Amid the uncertainty, the only sure thing in the enterprise applications marketplace is that there will be hundreds or even thousands of other vendors waiting in the wings to take over the spot left vacated by any one of the Apps Top 500 vendors in 2016 and beyond.
More Enterprise Applications Research Findings
Based on the latest annual survey of 3,000+ enterprise software vendors, Apps Run The World is scheduled to be releasing a number of dedicated reports, which profile the world’s 500 largest Enterprise Applications Vendors(Apps Top 500) and the world’s 500 largest Cloud Applications Vendors(Cloud Top 500) ranked by their 2014-2015 product revenues. Their 2015 results are being broken down, sorted and ranked across 16 functional areas(from Analytics to Treasury and Risk Management) and by 21 vertical industries(from Aerospace to Utility), as shown in our Taxonomy. Further breakdowns by subvertical, country, company size, etc. are available as custom data cuts per special request.

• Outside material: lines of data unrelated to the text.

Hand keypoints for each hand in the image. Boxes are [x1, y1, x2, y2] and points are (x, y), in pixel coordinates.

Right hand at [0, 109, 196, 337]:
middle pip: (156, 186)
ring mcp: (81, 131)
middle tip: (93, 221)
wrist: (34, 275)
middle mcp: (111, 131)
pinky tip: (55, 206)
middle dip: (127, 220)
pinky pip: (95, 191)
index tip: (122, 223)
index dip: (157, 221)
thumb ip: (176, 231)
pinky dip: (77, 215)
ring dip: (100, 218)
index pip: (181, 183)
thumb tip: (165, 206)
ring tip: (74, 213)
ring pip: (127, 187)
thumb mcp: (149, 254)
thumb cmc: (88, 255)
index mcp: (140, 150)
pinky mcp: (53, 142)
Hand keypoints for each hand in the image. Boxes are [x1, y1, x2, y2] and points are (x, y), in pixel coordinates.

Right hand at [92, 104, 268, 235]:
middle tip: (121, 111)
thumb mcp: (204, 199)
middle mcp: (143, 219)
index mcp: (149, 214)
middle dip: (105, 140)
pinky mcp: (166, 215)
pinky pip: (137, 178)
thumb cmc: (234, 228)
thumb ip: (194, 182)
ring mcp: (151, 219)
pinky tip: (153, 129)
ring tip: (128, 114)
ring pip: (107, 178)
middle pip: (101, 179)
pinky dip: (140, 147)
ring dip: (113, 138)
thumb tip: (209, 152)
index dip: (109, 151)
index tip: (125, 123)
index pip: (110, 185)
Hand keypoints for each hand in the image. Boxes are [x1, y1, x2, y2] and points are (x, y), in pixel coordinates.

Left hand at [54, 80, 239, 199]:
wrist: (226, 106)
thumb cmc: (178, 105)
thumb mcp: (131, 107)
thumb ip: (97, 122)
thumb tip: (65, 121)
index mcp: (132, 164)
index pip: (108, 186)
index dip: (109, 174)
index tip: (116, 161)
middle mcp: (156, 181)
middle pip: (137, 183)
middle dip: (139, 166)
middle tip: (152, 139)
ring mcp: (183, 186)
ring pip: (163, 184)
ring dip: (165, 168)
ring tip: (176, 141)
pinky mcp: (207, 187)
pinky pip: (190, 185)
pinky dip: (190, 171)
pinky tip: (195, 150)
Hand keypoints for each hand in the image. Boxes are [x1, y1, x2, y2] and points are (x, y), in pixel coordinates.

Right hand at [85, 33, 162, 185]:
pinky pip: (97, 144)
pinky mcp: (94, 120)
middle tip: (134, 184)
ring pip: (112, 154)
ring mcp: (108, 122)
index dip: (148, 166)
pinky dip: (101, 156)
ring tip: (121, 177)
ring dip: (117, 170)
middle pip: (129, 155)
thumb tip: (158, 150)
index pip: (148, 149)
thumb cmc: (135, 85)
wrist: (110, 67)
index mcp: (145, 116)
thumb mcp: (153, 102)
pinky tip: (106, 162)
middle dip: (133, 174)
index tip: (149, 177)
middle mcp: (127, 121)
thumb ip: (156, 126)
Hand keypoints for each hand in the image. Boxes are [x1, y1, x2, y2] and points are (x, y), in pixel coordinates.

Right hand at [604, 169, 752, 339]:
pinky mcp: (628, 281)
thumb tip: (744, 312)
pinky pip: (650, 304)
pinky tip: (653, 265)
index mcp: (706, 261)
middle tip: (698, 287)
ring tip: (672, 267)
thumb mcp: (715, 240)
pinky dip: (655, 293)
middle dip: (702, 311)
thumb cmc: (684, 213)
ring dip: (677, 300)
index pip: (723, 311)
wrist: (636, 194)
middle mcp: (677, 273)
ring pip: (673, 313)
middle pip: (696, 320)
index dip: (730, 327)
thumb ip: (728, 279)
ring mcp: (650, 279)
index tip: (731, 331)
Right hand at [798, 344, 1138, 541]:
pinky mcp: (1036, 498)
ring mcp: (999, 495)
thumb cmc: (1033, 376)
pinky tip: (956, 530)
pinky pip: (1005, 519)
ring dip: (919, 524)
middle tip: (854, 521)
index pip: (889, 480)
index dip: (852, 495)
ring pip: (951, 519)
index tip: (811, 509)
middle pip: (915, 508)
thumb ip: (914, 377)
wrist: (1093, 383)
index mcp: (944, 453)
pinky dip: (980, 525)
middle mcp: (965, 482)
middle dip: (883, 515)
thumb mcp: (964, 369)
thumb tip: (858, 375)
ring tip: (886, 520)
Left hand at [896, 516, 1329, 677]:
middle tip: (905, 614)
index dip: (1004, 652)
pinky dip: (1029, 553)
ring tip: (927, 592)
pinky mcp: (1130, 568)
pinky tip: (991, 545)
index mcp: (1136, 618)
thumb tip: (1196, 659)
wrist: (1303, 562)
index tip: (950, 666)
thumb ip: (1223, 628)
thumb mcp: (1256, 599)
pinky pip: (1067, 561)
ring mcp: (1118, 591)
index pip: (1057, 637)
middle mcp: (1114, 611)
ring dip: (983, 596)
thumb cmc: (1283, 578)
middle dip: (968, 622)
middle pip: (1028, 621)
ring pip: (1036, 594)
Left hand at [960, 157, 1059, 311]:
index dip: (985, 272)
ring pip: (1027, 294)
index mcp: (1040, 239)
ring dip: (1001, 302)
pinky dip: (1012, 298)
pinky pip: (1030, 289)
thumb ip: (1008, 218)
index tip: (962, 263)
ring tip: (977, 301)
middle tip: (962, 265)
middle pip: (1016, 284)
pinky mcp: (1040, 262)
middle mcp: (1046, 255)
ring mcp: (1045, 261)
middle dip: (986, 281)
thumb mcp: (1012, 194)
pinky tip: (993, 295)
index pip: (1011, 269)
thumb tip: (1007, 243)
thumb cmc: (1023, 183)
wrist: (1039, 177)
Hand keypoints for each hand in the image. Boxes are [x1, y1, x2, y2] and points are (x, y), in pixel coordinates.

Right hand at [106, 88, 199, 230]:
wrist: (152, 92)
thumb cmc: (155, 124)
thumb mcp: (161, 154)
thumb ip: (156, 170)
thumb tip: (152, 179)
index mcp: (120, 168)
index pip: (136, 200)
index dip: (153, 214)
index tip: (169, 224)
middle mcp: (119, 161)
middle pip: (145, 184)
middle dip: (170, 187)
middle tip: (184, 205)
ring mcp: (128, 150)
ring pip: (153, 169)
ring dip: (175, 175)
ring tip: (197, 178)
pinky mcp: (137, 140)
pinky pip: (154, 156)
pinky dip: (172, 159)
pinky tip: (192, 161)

Each year our global team of researchers conduct an annual survey of thousands of enterprise software vendors by contacting them directly on their latest quarterly and annual revenues by country, functional area, and vertical market. We supplement their written responses with our own primary research to determine quarterly and yearly growth rates, In addition to customer wins to ascertain whether these are net new purchases or expansions of existing implementations.
Another dimension of our proactive research process is through continuous improvement of our customer database, which stores more than one million records on the enterprise software landscape of over 100,000 organizations around the world. The database provides customer insight and contextual information on what types of enterprise software systems and other relevant technologies are they running and their propensity to invest further with their current or new suppliers as part of their overall IT transformation projects to stay competitive, fend off threats from disruptive forces, or comply with internal mandates to improve overall enterprise efficiency.
The result is a combination of supply-side data and demand-generation customer insight that allows our clients to better position themselves in anticipation of the next wave that will reshape the enterprise software marketplace for years to come.